For the Health Infrastructure Plan to succeed, it needs to be addressed as a programme rather than as 27 or 40 individual projects. The opportunities for cross-learning and taking advantage of latest approaches to design and construction are significant, particularly around repeatable designs and off-site construction techniques that could see a recognisable design of new hospitals being delivered throughout the UK. The financial, clinical and political benefits of this approach are clear. The opportunity exists with the right resource trained and in place to leave a legacy of this generation to those that follow.
Developing the people
If the need to rebuild this capacity and capability of planning is recognised, engaging with policy organisations and education institutions to help professionalise the disciplines of planning will be necessary. Some of the think-tanks in health care have had an association with health planning in the past and this can be rekindled. A collaboration between NHS, policy groups and universities could, over time, build a resource of trained and educated health planners that can practise the discipline throughout the NHS.

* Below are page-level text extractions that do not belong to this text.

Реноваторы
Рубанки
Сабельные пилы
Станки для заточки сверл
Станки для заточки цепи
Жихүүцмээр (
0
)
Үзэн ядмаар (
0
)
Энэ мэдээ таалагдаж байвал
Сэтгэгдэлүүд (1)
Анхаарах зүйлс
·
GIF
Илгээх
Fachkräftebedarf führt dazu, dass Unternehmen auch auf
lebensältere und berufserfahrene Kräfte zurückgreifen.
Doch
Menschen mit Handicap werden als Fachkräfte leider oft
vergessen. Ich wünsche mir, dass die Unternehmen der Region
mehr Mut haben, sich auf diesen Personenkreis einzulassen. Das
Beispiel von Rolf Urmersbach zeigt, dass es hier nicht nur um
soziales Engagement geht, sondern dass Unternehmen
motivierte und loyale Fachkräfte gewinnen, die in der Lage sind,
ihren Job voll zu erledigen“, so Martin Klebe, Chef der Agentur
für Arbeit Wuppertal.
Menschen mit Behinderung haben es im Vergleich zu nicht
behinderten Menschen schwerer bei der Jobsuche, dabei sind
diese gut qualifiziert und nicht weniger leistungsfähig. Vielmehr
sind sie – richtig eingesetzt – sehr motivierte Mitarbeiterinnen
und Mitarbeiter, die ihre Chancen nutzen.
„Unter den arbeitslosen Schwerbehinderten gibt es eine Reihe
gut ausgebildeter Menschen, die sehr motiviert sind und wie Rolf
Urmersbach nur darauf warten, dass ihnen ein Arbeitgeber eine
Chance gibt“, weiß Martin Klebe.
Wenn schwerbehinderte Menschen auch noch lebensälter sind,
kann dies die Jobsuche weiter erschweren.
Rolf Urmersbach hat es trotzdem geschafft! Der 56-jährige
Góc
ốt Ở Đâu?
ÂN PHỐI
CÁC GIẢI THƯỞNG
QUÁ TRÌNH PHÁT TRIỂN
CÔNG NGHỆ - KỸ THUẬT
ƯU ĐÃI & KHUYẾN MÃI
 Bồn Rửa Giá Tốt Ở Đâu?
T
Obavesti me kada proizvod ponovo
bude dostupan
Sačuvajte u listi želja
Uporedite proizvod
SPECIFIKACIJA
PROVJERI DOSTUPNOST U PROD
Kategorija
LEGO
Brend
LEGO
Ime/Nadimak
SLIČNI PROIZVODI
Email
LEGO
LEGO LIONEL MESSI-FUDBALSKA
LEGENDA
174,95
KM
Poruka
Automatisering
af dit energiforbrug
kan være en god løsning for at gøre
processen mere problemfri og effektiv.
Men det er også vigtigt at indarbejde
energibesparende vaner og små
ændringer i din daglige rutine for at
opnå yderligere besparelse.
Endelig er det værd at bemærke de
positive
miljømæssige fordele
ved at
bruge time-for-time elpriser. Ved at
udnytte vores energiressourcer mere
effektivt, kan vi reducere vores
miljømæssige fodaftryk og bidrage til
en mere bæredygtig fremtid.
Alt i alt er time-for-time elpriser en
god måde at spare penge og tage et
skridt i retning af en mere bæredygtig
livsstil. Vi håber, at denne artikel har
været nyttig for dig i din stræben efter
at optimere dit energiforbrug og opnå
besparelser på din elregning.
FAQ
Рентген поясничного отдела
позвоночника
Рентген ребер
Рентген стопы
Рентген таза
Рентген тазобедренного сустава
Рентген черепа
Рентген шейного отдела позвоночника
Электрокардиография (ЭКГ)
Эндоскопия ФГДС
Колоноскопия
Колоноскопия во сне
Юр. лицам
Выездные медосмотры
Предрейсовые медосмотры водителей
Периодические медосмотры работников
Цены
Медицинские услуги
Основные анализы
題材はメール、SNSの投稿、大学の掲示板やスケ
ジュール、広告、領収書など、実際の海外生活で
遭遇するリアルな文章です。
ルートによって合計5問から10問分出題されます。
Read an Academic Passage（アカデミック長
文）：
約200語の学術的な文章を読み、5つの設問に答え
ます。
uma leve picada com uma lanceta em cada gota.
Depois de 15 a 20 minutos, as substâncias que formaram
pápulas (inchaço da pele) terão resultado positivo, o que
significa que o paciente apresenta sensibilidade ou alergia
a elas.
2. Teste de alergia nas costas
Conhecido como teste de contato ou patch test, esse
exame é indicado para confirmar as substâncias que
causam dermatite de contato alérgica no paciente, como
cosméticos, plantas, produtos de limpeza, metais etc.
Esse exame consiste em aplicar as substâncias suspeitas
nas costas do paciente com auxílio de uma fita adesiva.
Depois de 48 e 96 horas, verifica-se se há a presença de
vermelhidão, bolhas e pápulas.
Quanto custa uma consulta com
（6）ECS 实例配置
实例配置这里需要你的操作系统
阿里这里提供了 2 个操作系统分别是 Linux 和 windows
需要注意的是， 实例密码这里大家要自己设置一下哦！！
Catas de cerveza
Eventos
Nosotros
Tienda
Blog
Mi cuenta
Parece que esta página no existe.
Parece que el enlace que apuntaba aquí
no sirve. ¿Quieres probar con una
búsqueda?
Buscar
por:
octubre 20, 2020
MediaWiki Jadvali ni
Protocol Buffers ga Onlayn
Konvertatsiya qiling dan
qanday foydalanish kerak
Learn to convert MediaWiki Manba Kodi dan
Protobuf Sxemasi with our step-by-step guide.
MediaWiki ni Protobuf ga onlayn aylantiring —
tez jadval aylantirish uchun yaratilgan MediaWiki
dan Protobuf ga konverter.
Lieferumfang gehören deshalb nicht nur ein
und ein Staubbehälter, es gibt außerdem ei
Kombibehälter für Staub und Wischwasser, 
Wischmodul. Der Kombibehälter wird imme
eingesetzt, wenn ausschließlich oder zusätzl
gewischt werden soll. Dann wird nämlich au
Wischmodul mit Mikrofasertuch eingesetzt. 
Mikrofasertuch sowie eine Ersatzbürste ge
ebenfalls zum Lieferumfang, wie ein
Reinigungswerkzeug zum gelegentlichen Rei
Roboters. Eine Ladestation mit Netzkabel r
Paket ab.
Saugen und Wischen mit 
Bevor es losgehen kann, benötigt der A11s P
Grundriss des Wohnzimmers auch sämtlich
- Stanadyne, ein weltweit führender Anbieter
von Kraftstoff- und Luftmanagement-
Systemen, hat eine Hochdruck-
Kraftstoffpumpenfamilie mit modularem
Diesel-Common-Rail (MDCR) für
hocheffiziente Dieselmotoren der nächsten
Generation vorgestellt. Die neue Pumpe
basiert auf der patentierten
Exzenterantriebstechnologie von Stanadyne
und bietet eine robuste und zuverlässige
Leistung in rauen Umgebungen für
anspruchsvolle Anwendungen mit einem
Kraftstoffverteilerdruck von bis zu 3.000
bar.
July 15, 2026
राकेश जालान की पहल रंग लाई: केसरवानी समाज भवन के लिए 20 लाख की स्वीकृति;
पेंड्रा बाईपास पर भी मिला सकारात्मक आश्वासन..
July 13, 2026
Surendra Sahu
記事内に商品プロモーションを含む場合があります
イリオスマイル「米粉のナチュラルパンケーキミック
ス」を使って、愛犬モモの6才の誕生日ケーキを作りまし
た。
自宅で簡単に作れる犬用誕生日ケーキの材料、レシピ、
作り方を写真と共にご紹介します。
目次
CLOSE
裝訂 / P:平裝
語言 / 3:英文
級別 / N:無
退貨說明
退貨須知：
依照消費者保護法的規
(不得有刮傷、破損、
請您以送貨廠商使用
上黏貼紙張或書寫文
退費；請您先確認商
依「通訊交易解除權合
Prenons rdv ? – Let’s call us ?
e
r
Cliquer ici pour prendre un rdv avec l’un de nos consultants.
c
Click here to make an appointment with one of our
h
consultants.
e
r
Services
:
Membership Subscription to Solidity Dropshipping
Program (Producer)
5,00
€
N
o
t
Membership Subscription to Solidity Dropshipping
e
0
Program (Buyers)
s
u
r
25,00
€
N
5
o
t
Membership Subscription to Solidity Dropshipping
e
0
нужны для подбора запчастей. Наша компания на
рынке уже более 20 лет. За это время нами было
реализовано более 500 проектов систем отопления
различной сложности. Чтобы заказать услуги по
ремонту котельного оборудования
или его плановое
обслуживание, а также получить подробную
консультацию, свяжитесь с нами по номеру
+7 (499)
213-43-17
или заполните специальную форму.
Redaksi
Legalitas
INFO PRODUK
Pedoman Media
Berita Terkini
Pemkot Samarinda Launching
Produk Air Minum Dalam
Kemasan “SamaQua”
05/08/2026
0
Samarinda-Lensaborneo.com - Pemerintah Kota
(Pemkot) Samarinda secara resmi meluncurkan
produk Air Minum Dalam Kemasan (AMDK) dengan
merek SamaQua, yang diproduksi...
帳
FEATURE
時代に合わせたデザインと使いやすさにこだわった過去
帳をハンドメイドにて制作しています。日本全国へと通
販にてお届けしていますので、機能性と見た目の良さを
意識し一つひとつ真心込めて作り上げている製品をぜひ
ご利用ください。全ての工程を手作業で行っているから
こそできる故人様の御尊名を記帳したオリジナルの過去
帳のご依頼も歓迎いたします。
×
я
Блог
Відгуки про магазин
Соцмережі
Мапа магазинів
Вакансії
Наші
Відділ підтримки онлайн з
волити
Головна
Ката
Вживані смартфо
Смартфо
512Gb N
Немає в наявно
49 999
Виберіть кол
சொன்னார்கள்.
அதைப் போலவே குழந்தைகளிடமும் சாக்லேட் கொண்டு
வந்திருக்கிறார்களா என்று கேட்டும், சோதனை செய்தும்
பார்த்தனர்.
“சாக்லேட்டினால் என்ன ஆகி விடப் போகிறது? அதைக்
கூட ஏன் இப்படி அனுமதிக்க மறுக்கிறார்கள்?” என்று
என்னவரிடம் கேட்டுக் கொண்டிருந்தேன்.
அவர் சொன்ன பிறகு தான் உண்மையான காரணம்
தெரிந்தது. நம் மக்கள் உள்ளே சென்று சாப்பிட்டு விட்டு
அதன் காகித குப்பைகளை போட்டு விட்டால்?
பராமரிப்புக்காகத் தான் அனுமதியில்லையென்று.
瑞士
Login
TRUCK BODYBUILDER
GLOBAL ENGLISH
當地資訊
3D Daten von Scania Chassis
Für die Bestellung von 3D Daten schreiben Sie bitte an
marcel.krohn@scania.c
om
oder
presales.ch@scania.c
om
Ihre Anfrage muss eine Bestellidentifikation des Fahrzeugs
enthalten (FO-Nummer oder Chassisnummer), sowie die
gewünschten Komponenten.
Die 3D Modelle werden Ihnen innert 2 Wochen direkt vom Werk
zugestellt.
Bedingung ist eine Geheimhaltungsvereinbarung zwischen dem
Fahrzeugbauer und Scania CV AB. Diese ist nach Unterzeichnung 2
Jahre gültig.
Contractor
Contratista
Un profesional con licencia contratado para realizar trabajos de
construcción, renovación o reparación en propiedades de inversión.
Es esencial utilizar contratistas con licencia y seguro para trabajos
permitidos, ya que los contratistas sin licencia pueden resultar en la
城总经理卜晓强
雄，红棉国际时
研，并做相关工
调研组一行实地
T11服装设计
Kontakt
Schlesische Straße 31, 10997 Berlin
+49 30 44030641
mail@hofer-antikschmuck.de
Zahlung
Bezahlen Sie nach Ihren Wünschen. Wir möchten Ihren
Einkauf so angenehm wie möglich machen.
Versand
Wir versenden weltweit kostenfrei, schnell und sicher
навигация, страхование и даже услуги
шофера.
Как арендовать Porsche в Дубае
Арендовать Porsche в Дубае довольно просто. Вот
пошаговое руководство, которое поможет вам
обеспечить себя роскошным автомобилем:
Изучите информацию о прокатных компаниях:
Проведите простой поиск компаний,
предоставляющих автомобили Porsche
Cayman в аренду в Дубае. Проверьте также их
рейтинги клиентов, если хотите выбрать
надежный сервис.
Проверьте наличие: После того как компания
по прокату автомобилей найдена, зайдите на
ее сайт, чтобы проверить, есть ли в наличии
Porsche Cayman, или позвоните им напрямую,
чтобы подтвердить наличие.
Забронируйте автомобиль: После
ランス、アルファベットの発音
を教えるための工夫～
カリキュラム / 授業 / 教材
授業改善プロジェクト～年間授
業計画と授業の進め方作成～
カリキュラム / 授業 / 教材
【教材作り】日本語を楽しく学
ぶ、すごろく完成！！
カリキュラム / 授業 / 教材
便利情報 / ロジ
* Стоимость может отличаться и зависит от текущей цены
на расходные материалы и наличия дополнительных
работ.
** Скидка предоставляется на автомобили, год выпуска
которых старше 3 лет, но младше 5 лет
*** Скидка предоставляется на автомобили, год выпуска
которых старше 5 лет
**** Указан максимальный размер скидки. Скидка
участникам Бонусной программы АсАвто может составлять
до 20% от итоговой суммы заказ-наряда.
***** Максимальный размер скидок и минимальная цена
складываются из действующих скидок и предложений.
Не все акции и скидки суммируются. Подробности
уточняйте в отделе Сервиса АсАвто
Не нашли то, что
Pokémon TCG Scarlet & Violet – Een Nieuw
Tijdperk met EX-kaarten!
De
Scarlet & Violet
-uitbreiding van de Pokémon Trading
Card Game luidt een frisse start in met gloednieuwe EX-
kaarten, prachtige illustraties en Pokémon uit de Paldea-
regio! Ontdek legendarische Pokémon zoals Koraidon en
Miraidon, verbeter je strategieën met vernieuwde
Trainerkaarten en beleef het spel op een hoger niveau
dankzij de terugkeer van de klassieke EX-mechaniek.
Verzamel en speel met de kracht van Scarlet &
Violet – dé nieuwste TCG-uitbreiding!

As the NHS goes through the next stage of evolution, and the market economy is dismantled to once more embrace a planned health system, then somebody needs to do the planning.
The next steps to take this proposition forward are to first confirm and establish the need for improvements to planning across the systems and at the appropriate level in NHSE/I. If there is confirmation of the need, the next step would be engaging with health policy think-tanks, NHS leaders and academic institutions that have an interest in health policy and planning. Work is needed to establish the skills, knowledge, experience and competences that are required and the best ways of developing these – whether a training programme at graduate entry level and post-graduate/in-service programme would have merit, and the shape of this.
The role of health policy think-tanks can be to provide a research, training and teaching resource that can help co-design programmes in the categories of planning, as well as liaising with appropriate professional institutes, colleges and Royal Colleges. This will provide training and educational rigour to the development of programmes. There is also the potential for the involvement of academic institutions around the potential to accredit post-graduate qualifications to bring further rigour and discipline to the profession of health planning.
If there is sufficient interest, a summit will be organised to map out detailed next steps and to develop a route map for how planning will once more be engrained in the fabric of the NHS.
Richard Darch is Chief Executive of Archus and a senior associate of the Nuffield Trust.
Darch R, Edwards N and Buckingham H (2020) “Building a planning capability in the NHS”, Nuffield Trust comment.